Title: Get in The CarJane! Adventures in the TV Wasteland

Author: Billy Van Zandt

Publisher: Van Zandt/Milmore Productions

ISBN: 978-1-7344017-1-4

In Get in The Car Jane! Adventures in the TV Wasteland, Billy Van Zandt holds very little back as he recounts the funny behind-the-scenes tales of his writing and producing TV sit-coms.

These are based on the journals he kept on all of his productions, which, as he expressed to me in a recent interview, are part textbook, part gossip, though, all truth.

Van Zandt is the co-author and star of the Off-Broadway plays You've Got Hate Mail, Silent Laughter, Drop Dead!, and 21 other theatrical plays written with Jane Milmore, including A Night at the Nutcracker, Wrong Window, and summer stock perennial Love, Sex, and the I.R.S.

He also wrote The Property Known as Garland starring Adrienne Barbeau that broke house records at Off-Broadway’s Actors Playhouse. He is an Emmy Award fr his television special I Love Lucy: The Very First Show, and won People's Choice and NAACP Image Awards for his work on the Martin Lawrence comedy Martin and a Prism Multi-Cultural.

Each chapter in the volume dedicates itself to a different TV show, including I Love Lucy: The Very First Show, Newhart, Anything But Love, Nurses, Martin, Daddy Dearest, The Wayans Bros, Staten Island 10309, Bless This House, The Hughleys, Yes Dear, and Janet Saves the Planet.

Van Zandt indicates in his introduction that the stories are not an autobiography but a synopsis of some television programs he was associated with. He even tells us that his writing partner, Jane Milmore, confirmed the stories and the quotes. He also ran each chapter past people who were with him at the time of each story.

The format of the book is informal and makes the writing easy to follow. Van Zandt shares dozens of anecdotes, perceptions, and the many obstacles he ran into with performers such as Martin Lawrence. Nonetheless, he does consider Lawrence a comedic genius. However, he may have been out of control, demanding, and a pain in the derriere.

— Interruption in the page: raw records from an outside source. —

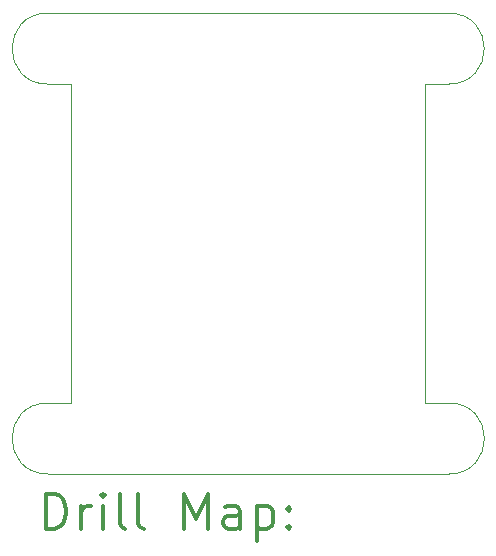
<source format=gbr>
%FSLAX45Y45*%
G04 Gerber Fmt 4.5, Leading zero omitted, Abs format (unit mm)*
G04 Created by KiCad (PCBNEW (5.1.10)-1) date 2021-09-08 01:49:00*
%MOMM*%
%LPD*%
G01*
G04 APERTURE LIST*
%TA.AperFunction,Profile*%
%ADD10C,0.050000*%
%TD*%
%ADD11C,0.200000*%
%ADD12C,0.300000*%
G04 APERTURE END LIST*
D10*
X12459970Y-10040620D02*
X12259310Y-10040620D01*
X12259310Y-7339330D02*
X12259310Y-10040620D01*
X12458700Y-7339330D02*
X12259310Y-7339330D01*
X9060180Y-6739890D02*
X12458700Y-6739890D01*
X9060180Y-10640060D02*
X12459970Y-10640060D01*
X9259570Y-7339330D02*
X9060180Y-7339330D01*
X9259570Y-10040620D02*
X9259570Y-7339330D01*
X9060180Y-10040620D02*
X9259570Y-10040620D01*
X9060180Y-10640060D02*
G75*
G02*
X9060180Y-10040620I0J299720D01*
G01*
X9060180Y-7339330D02*
G75*
G02*
X9060180Y-6739890I0J299720D01*
G01*
X12458700Y-6739890D02*
G75*
G02*
X12458700Y-7339330I0J-299720D01*
G01*
X12459970Y-10040620D02*
G75*
G02*
X12459970Y-10640060I0J-299720D01*
G01*
D11*
D12*
X9044388Y-11108275D02*
X9044388Y-10808275D01*
X9115817Y-10808275D01*
X9158674Y-10822560D01*
X9187246Y-10851132D01*
X9201531Y-10879703D01*
X9215817Y-10936846D01*
X9215817Y-10979703D01*
X9201531Y-11036846D01*
X9187246Y-11065417D01*
X9158674Y-11093989D01*
X9115817Y-11108275D01*
X9044388Y-11108275D01*
X9344388Y-11108275D02*
X9344388Y-10908275D01*
X9344388Y-10965417D02*
X9358674Y-10936846D01*
X9372960Y-10922560D01*
X9401531Y-10908275D01*
X9430103Y-10908275D01*
X9530103Y-11108275D02*
X9530103Y-10908275D01*
X9530103Y-10808275D02*
X9515817Y-10822560D01*
X9530103Y-10836846D01*
X9544388Y-10822560D01*
X9530103Y-10808275D01*
X9530103Y-10836846D01*
X9715817Y-11108275D02*
X9687246Y-11093989D01*
X9672960Y-11065417D01*
X9672960Y-10808275D01*
X9872960Y-11108275D02*
X9844388Y-11093989D01*
X9830103Y-11065417D01*
X9830103Y-10808275D01*
X10215817Y-11108275D02*
X10215817Y-10808275D01*
X10315817Y-11022560D01*
X10415817Y-10808275D01*
X10415817Y-11108275D01*
X10687246Y-11108275D02*
X10687246Y-10951132D01*
X10672960Y-10922560D01*
X10644388Y-10908275D01*
X10587246Y-10908275D01*
X10558674Y-10922560D01*
X10687246Y-11093989D02*
X10658674Y-11108275D01*
X10587246Y-11108275D01*
X10558674Y-11093989D01*
X10544388Y-11065417D01*
X10544388Y-11036846D01*
X10558674Y-11008275D01*
X10587246Y-10993989D01*
X10658674Y-10993989D01*
X10687246Y-10979703D01*
X10830103Y-10908275D02*
X10830103Y-11208274D01*
X10830103Y-10922560D02*
X10858674Y-10908275D01*
X10915817Y-10908275D01*
X10944388Y-10922560D01*
X10958674Y-10936846D01*
X10972960Y-10965417D01*
X10972960Y-11051132D01*
X10958674Y-11079703D01*
X10944388Y-11093989D01*
X10915817Y-11108275D01*
X10858674Y-11108275D01*
X10830103Y-11093989D01*
X11101531Y-11079703D02*
X11115817Y-11093989D01*
X11101531Y-11108275D01*
X11087246Y-11093989D01*
X11101531Y-11079703D01*
X11101531Y-11108275D01*
X11101531Y-10922560D02*
X11115817Y-10936846D01*
X11101531Y-10951132D01*
X11087246Y-10936846D01*
X11101531Y-10922560D01*
X11101531Y-10951132D01*
M02*

</source>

Often the picture he assembles is one of disarray and nastiness, especially where scripts are written and re-written several times to satisfy the lead actors or the network's executives. In the closing paragraph of his adventures with Nurses, Van Zandt confesses that his time there taught him how not to run a show. “In addition to being psychotically organized and appreciative of people who work for me, in all the years since, I've never made established stars audition, I've never kept a writer in the room for lunch, never made a staff work at Saturday, and always made sure there were enough shares on the set.” All of this was absent in the Nurses.

Readers interested in appreciating the “nitty gritty” of sitcom writing will find the read fascinating. As Van Zandt states: “You'll learn the business as I learned it. Naïve at times, stupidly arrogant at other times, but always honored and thrilled to be part of it all.”